Edward Conlon: Blue Blood
The title of Edward Conlon's sterling cop memoir Blue Blood immediately prepares readers for irony ahead, perhaps some exposé about systemic corruption within the doggedly insular institution of the New York Police Department. "Blue blood" implies a kind of conformity, marked by generations of officers who would be more inclined to close ranks than blow whistles on their compatriots. Even Conlon's superiors could be forgiven for worrying that the Harvard-educated writer is telling tales out of school, even though he comes from a traditional pedigree of strong Irish-Catholic stock. They'll be relieved to know that Conlon has no intention of playing Serpico, but they may blanch at all the demoralizing bureaucracy and power grabs that make doing a noble job that much harder.
A sprawling, loose-limbed collection of funny and harrowing on-the-clock anecdotes, broken up by numerous digressions into family and institutional history, Blue Blood makes up in observation what it lacks in shape. Conlon began writing about "the Job" in 1997, when he published the first of several pseudonymous "Cop Diary" columns in The New Yorker, and the book has the feel of a giant compendium of entries, which makes it more accessible in bite-size chunks than in its exhaustive whole. But in his thorough accounting of life on the force, Conlon mounts an honest and spirited defense of the men behind the badges, who generally do good work in the face of public suspicion and aggravating regulations, not to mention the day-to-day menace of the streets.

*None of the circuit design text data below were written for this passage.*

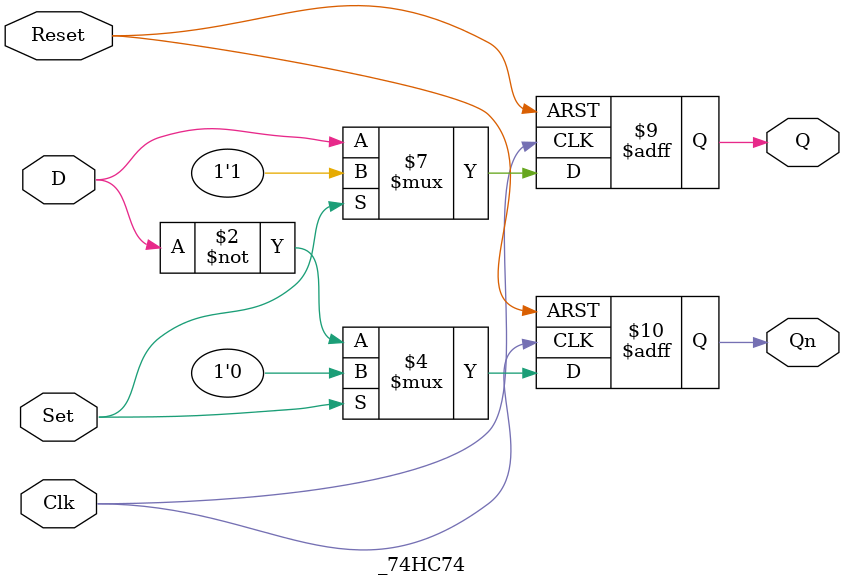
<source format=v>
module _74HC74(Set, Reset, Clk, D, Q, Qn);
  input Set, Reset, Clk, D;
  output reg Q, Qn;  // Declare Q and Qn as registers for sequential logic

  // Asynchronous reset and set, synchronous data transfer logic
  always @(posedge Clk or posedge Reset) begin
    if (Reset) begin
      Q <= 0;  // Reset Q to 0
      Qn <= 1; // Reset Qn to 1 (opposite of Q)
    end else if (Set) begin
      Q <= 1;  // Set Q to 1
      Qn <= 0; // Set Qn to 0 (opposite of Q)
    end else begin
      Q <= D;  // Set Q to D (normal flip-flop behavior)
      Qn <= ~D; // Set Qn to the inverse of D
    end
  end
endmodule

</source>
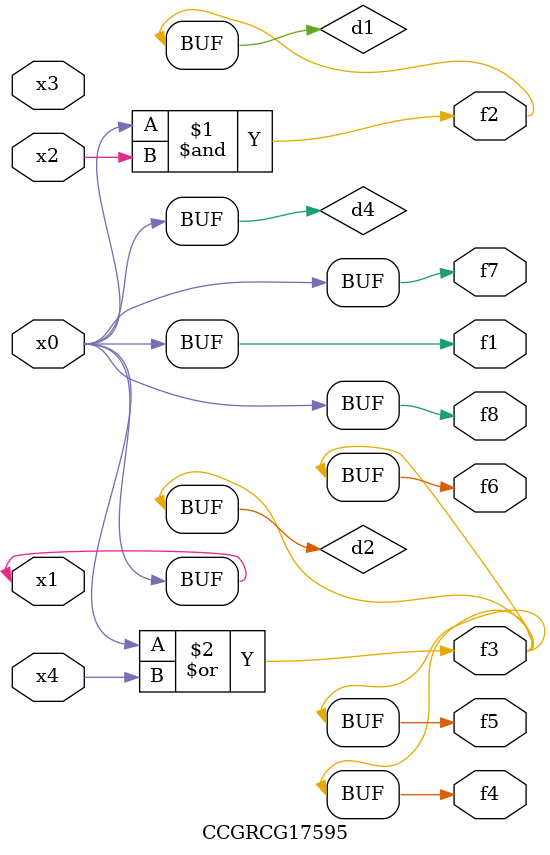
<source format=v>
module CCGRCG17595(
	input x0, x1, x2, x3, x4,
	output f1, f2, f3, f4, f5, f6, f7, f8
);

	wire d1, d2, d3, d4;

	and (d1, x0, x2);
	or (d2, x0, x4);
	nand (d3, x0, x2);
	buf (d4, x0, x1);
	assign f1 = d4;
	assign f2 = d1;
	assign f3 = d2;
	assign f4 = d2;
	assign f5 = d2;
	assign f6 = d2;
	assign f7 = d4;
	assign f8 = d4;
endmodule

</source>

Descended from four generations of NYPD blue, including a great-grandfather who was on the take and a father who left his post for the FBI, Conlon graduated from the Academy at 30 and was assigned as a housing cop in the South Bronx. Like many large public structures in the project, his building was intended as a forward-looking urban community, but had long since gone to seed, ravaged by drugs and violent crime. His experiences there ranged from a major (and horrifically flubbed) drug bust to a crazy old woman with a crazier cat, but he enjoyed playing the role of caretaker and accepting the accompanying small rewards. His optimism continued when he was promoted to the Street Narcotics Enforcement Unit, where he was part of a close-knit team that broke up drug "sets" in the area. Only later, after the unfair departure of a beloved sergeant, did the Job start seeming like a job, due to petty conflicts with some of the top brass.

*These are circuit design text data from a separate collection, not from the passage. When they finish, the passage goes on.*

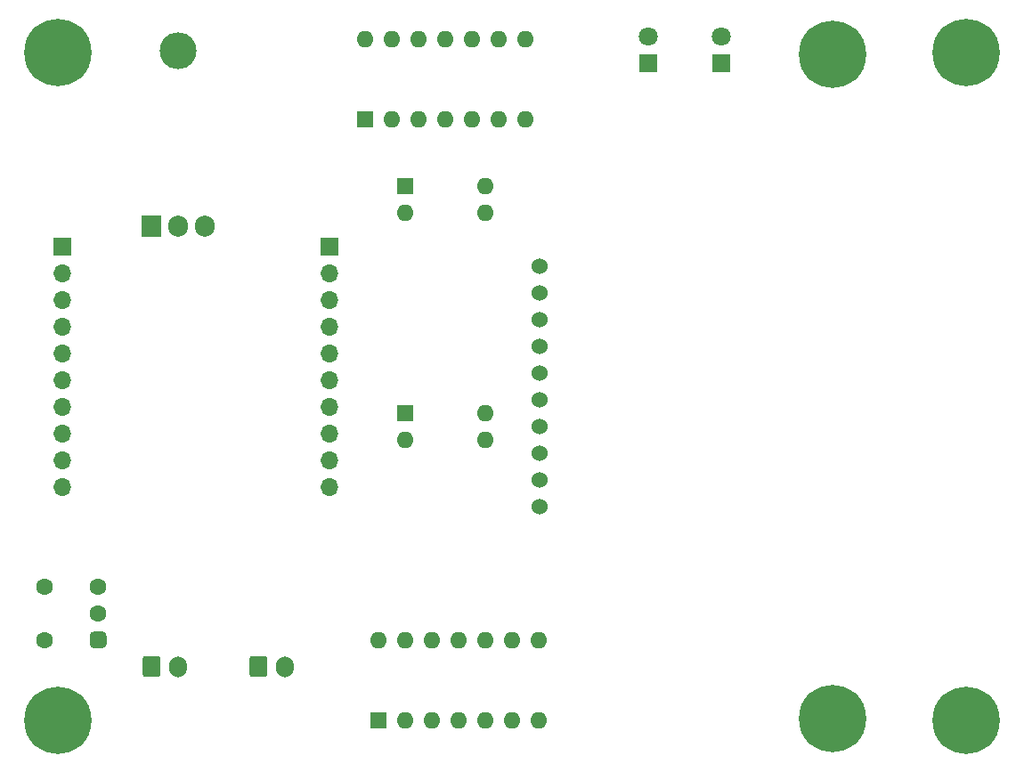
<source format=gbr>
%TF.GenerationSoftware,KiCad,Pcbnew,(5.1.9)-1*%
%TF.CreationDate,2022-07-08T18:11:12+09:00*%
%TF.ProjectId,Receiver,52656365-6976-4657-922e-6b696361645f,rev?*%
%TF.SameCoordinates,Original*%
%TF.FileFunction,Soldermask,Top*%
%TF.FilePolarity,Negative*%
%FSLAX46Y46*%
G04 Gerber Fmt 4.6, Leading zero omitted, Abs format (unit mm)*
G04 Created by KiCad (PCBNEW (5.1.9)-1) date 2022-07-08 18:11:12*
%MOMM*%
%LPD*%
G01*
G04 APERTURE LIST*
%ADD10C,6.400000*%
%ADD11C,0.800000*%
%ADD12R,1.700000X1.700000*%
%ADD13O,1.700000X1.700000*%
%ADD14O,1.700000X2.000000*%
%ADD15R,1.600000X1.600000*%
%ADD16O,1.600000X1.600000*%
%ADD17R,1.800000X1.800000*%
%ADD18C,1.800000*%
%ADD19C,1.524000*%
%ADD20O,3.500000X3.500000*%
%ADD21R,1.905000X2.000000*%
%ADD22O,1.905000X2.000000*%
%ADD23C,1.600000*%
G04 APERTURE END LIST*
D10*
%TO.C,REF\u002A\u002A*%
X177749200Y-148437600D03*
D11*
X180149200Y-148437600D03*
X179446256Y-150134656D03*
X177749200Y-150837600D03*
X176052144Y-150134656D03*
X175349200Y-148437600D03*
X176052144Y-146740544D03*
X177749200Y-146037600D03*
X179446256Y-146740544D03*
%TD*%
%TO.C,REF\u002A\u002A*%
X179497056Y-83596144D03*
X177800000Y-82893200D03*
X176102944Y-83596144D03*
X175400000Y-85293200D03*
X176102944Y-86990256D03*
X177800000Y-87693200D03*
X179497056Y-86990256D03*
X180200000Y-85293200D03*
D10*
X177800000Y-85293200D03*
%TD*%
D12*
%TO.C,J3*%
X104540000Y-103580000D03*
D13*
X104540000Y-106120000D03*
X104540000Y-108660000D03*
X104540000Y-111200000D03*
X104540000Y-113740000D03*
X104540000Y-116280000D03*
X104540000Y-118820000D03*
X104540000Y-121360000D03*
X104540000Y-123900000D03*
X104540000Y-126440000D03*
%TD*%
%TO.C,J4*%
X129940000Y-126440000D03*
X129940000Y-123900000D03*
X129940000Y-121360000D03*
X129940000Y-118820000D03*
X129940000Y-116280000D03*
X129940000Y-113740000D03*
X129940000Y-111200000D03*
X129940000Y-108660000D03*
X129940000Y-106120000D03*
D12*
X129940000Y-103580000D03*
%TD*%
%TO.C,J5*%
G36*
G01*
X122340000Y-144260000D02*
X122340000Y-142760000D01*
G75*
G02*
X122590000Y-142510000I250000J0D01*
G01*
X123790000Y-142510000D01*
G75*
G02*
X124040000Y-142760000I0J-250000D01*
G01*
X124040000Y-144260000D01*
G75*
G02*
X123790000Y-144510000I-250000J0D01*
G01*
X122590000Y-144510000D01*
G75*
G02*
X122340000Y-144260000I0J250000D01*
G01*
G37*
D14*
X125690000Y-143510000D03*
%TD*%
%TO.C,J6*%
G36*
G01*
X112180000Y-144260000D02*
X112180000Y-142760000D01*
G75*
G02*
X112430000Y-142510000I250000J0D01*
G01*
X113630000Y-142510000D01*
G75*
G02*
X113880000Y-142760000I0J-250000D01*
G01*
X113880000Y-144260000D01*
G75*
G02*
X113630000Y-144510000I-250000J0D01*
G01*
X112430000Y-144510000D01*
G75*
G02*
X112180000Y-144260000I0J250000D01*
G01*
G37*
X115530000Y-143510000D03*
%TD*%
D15*
%TO.C,U1*%
X137160000Y-97790000D03*
D16*
X144780000Y-100330000D03*
X137160000Y-100330000D03*
X144780000Y-97790000D03*
%TD*%
D17*
%TO.C,D1*%
X160220000Y-86120000D03*
D18*
X160220000Y-83580000D03*
%TD*%
%TO.C,D2*%
X167220000Y-83580000D03*
D17*
X167220000Y-86120000D03*
%TD*%
D10*
%TO.C,H1*%
X104140000Y-85090000D03*
D11*
X106540000Y-85090000D03*
X105837056Y-86787056D03*
X104140000Y-87490000D03*
X102442944Y-86787056D03*
X101740000Y-85090000D03*
X102442944Y-83392944D03*
X104140000Y-82690000D03*
X105837056Y-83392944D03*
%TD*%
%TO.C,H2*%
X105837056Y-146892944D03*
X104140000Y-146190000D03*
X102442944Y-146892944D03*
X101740000Y-148590000D03*
X102442944Y-150287056D03*
X104140000Y-150990000D03*
X105837056Y-150287056D03*
X106540000Y-148590000D03*
D10*
X104140000Y-148590000D03*
%TD*%
%TO.C,H3*%
X190500000Y-148590000D03*
D11*
X192900000Y-148590000D03*
X192197056Y-150287056D03*
X190500000Y-150990000D03*
X188802944Y-150287056D03*
X188100000Y-148590000D03*
X188802944Y-146892944D03*
X190500000Y-146190000D03*
X192197056Y-146892944D03*
%TD*%
%TO.C,H4*%
X192197056Y-83392944D03*
X190500000Y-82690000D03*
X188802944Y-83392944D03*
X188100000Y-85090000D03*
X188802944Y-86787056D03*
X190500000Y-87490000D03*
X192197056Y-86787056D03*
X192900000Y-85090000D03*
D10*
X190500000Y-85090000D03*
%TD*%
D15*
%TO.C,SW2*%
X137160000Y-119380000D03*
D16*
X144780000Y-121920000D03*
X137160000Y-121920000D03*
X144780000Y-119380000D03*
%TD*%
D19*
%TO.C,U2*%
X149936200Y-113055400D03*
X149936200Y-115595400D03*
X149936200Y-118135400D03*
X149936200Y-120675400D03*
X149936200Y-123215400D03*
X149936200Y-125755400D03*
X149936200Y-128295400D03*
X149936200Y-110515400D03*
X149936200Y-107975400D03*
X149936200Y-105435400D03*
%TD*%
D20*
%TO.C,U3*%
X115570000Y-84940000D03*
D21*
X113030000Y-101600000D03*
D22*
X115570000Y-101600000D03*
X118110000Y-101600000D03*
%TD*%
D15*
%TO.C,U4*%
X134620000Y-148590000D03*
D16*
X149860000Y-140970000D03*
X137160000Y-148590000D03*
X147320000Y-140970000D03*
X139700000Y-148590000D03*
X144780000Y-140970000D03*
X142240000Y-148590000D03*
X142240000Y-140970000D03*
X144780000Y-148590000D03*
X139700000Y-140970000D03*
X147320000Y-148590000D03*
X137160000Y-140970000D03*
X149860000Y-148590000D03*
X134620000Y-140970000D03*
%TD*%
%TO.C,U5*%
X133350000Y-83820000D03*
X148590000Y-91440000D03*
X135890000Y-83820000D03*
X146050000Y-91440000D03*
X138430000Y-83820000D03*
X143510000Y-91440000D03*
X140970000Y-83820000D03*
X140970000Y-91440000D03*
X143510000Y-83820000D03*
X138430000Y-91440000D03*
X146050000Y-83820000D03*
X135890000Y-91440000D03*
X148590000Y-83820000D03*
D15*
X133350000Y-91440000D03*
%TD*%
D23*
%TO.C,SW1*%
X102870000Y-135890000D03*
X102870000Y-140970000D03*
G36*
G01*
X107150000Y-141370000D02*
X107150000Y-140570000D01*
G75*
G02*
X107550000Y-140170000I400000J0D01*
G01*
X108350000Y-140170000D01*
G75*
G02*
X108750000Y-140570000I0J-400000D01*
G01*
X108750000Y-141370000D01*
G75*
G02*
X108350000Y-141770000I-400000J0D01*
G01*
X107550000Y-141770000D01*
G75*
G02*
X107150000Y-141370000I0J400000D01*
G01*
G37*
X107950000Y-138430000D03*
X107950000Y-135890000D03*
%TD*%
M02*

</source>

Having climbed the ranks to detective after a long stint with Narcotics, Conlon hasn't lost his commitment and faith, especially with regard to his fellow officers, whom he feels were unfairly perceived during Mayor Giuliani's tenure. For one, Conlon believes all the minor, "clean up the streets" measures that were stepped up under Giuliani's watch led to more major infractions. But mainly, the NYPD's reputation for harassment and abuse rankles him: While Conlon has no use for Justin Volpe, the officer who sodomized Abner Louima with a broomstick, he's surprisingly unwilling to tsk at the cops who shot Amadou Diallo 41 times, noting "there was little doubt that they had acted without malice, in the belief of a hideous necessity, the defense of their own and their partners' lives." Here and elsewhere in Conlon's powerful book, he chooses to close ranks, but not before persuasively arguing for the public trust.